Utilisant le même moteur que Wolf 3D (il devait même en être la suite), Rise Of The Triad est un des derniers jeux d’Apogee Software avant qu’ils ne changent de nom pour devenir 3D Realms. Dans ce FPS sorti en 1995, on flingue à tout va des membres d’une secte. Le jeu était relativement novateur : outre ses graphismes très réalistes, il permettait de sauter en utilisant des jump pads. Mais c’était surtout un gros défouloir : les munitions des armes de base (flingue, double flingue – une première ! – et mitraillette) étant illimitées, on tirait à tout va sur des ennemis qui encaissaient les balles en reculant avant de s’écrouler. Le jeu incluait des bonus rigolos comme les champignons hallucinogènes ainsi que des pièges comme des hachoirs géants qui découpaient aussi les ennemis en projetant yeux et membres dans tous les sens. Quand on quittait le jeu, ce dernier demandait confirmation sous forme d’une manière de se suicider du style « voulez-vous que la voiture plonge de la falaise ? ». Délicieux.

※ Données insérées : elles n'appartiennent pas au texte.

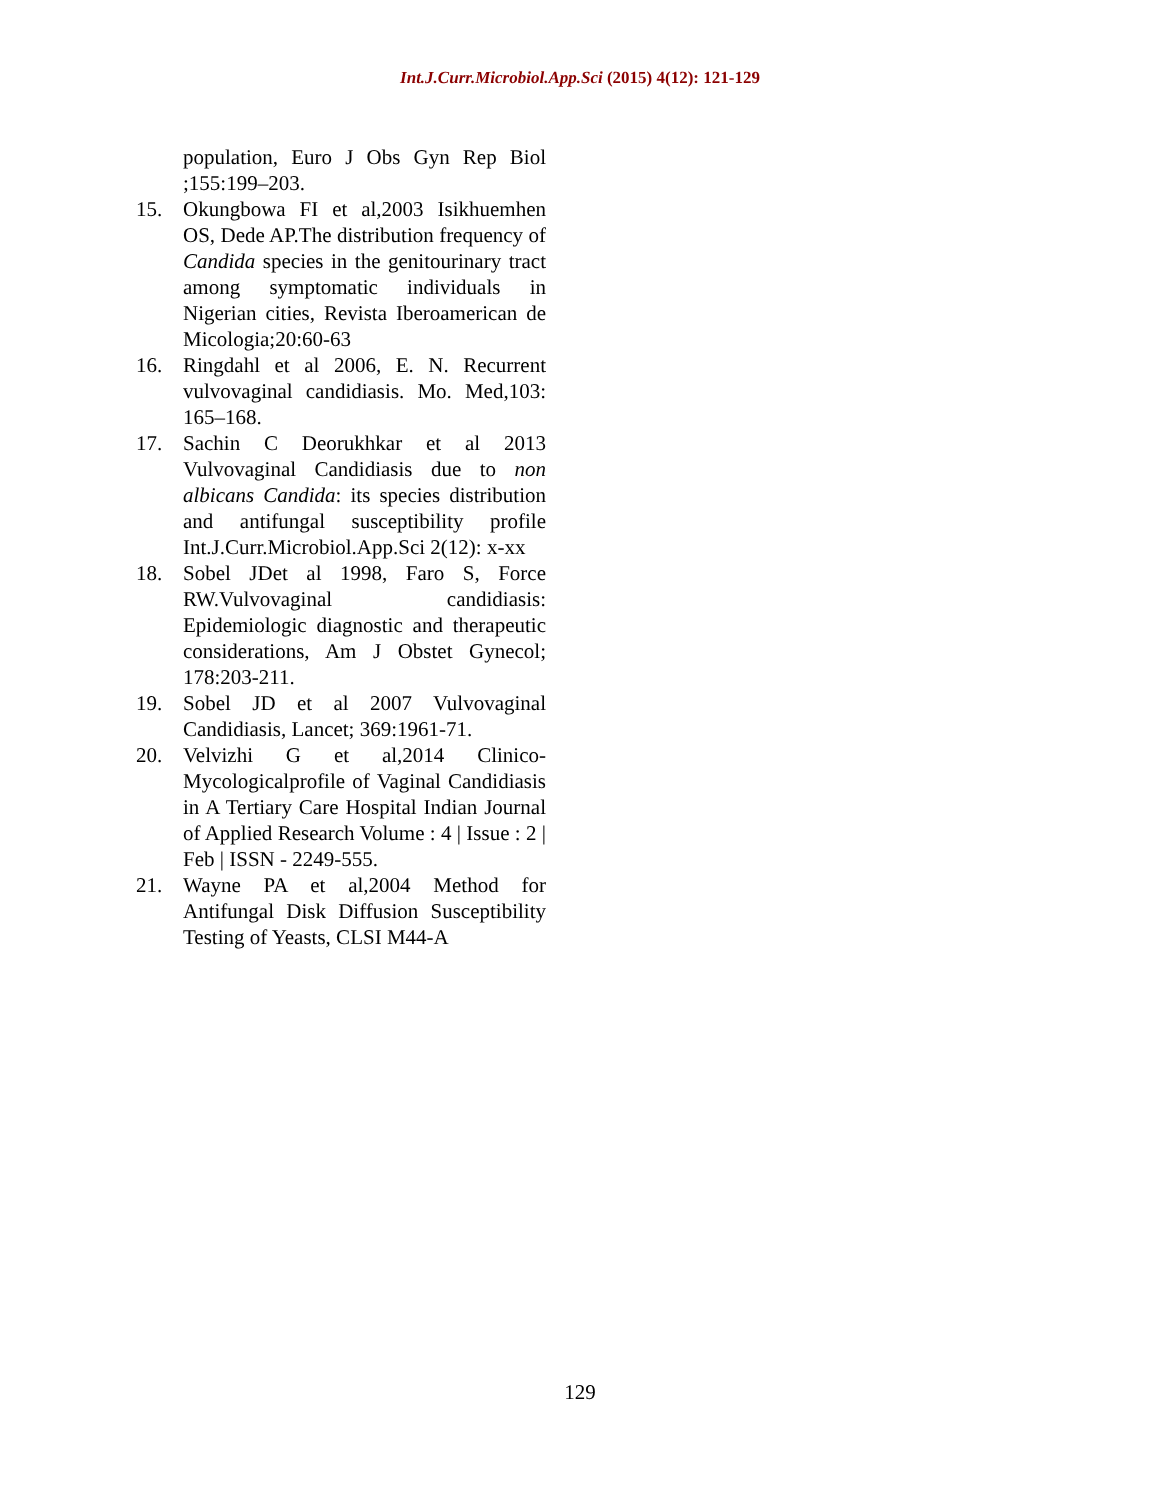Int.J.Curr.Microbiol.App.Sci (2015) 4(12): 121-129
population, Euro J Obs Gyn Rep Biol ;155:199–203.
15. Okungbowa FI et al,2003 Isikhuemhen OS, Dede AP.The distribution frequency of Candida species in the genitourinary tract among symptomatic individuals in Nigerian cities, Revista Iberoamerican de Micologia;20:60-63
16. Ringdahl et al 2006, E. N. Recurrent vulvovaginal candidiasis. Mo. Med,103: 165–168.
17. Sachin C Deorukhkar et al 2013 Vulvovaginal Candidiasis due to non albicans Candida: its species distribution and antifungal susceptibility profile Int.J.Curr.Microbiol.App.Sci 2(12): x-xx
18. Sobel JDet al 1998, Faro S, Force RW.Vulvovaginal candidiasis: Epidemiologic diagnostic and therapeutic considerations, Am J Obstet Gynecol; 178:203-211.
19. Sobel JD et al 2007 Vulvovaginal Candidiasis, Lancet; 369:1961-71.
20. Velvizhi G et al,2014 Clinico-Mycologicalprofile of Vaginal Candidiasis in A Tertiary Care Hospital Indian Journal of Applied Research Volume : 4 | Issue : 2 | Feb | ISSN - 2249-555.
21. Wayne PA et al,2004 Method for Antifungal Disk Diffusion Susceptibility Testing of Yeasts, CLSI M44-A
129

Au mileu des 90s, le lecteur de CD-Rom était démocratisé et les développeurs utilisaient pleinement ce support. Cela a notamment donné une vague de jeux qui ressemblaient plus à des films vaguement interactifs qu’autre chose. Composés presque uniquement de séquences vidéo, ils prenaient plusieurs CDs. Phantasmagoria (1995 - Sierra On-Line) et sa suite A Puzzle of Flesh (1996) prenaient respectivement 7 et 5 CDs. Bien que pourvus d’un scénario assez solide, les deux jeux étaient surtout une suite de séquences glauques, violentes, sanglantes ou à caractère sexuel à grand renfort de viols et de visites de clubs fétichistes. Cela fait moins nanar qu’un Night Trap mais ces jeux produisent le même effet qu’un Braindead : c’est tellement exagéré qu’on finit par en rire. Dans la même veine, je conseille plutôt Harvester, un point’n click sympa à l’humour corrosif mettant en scène un héros banal qui se réveille dans une ville remplie de tarés (la galerie de personnages est fabuleuse). Là encore, on a le droit à un déballage de sexe et de violence avec en plus des stéréotypes racistes. Le jeu proposait une palette étonnante de manière de mourir.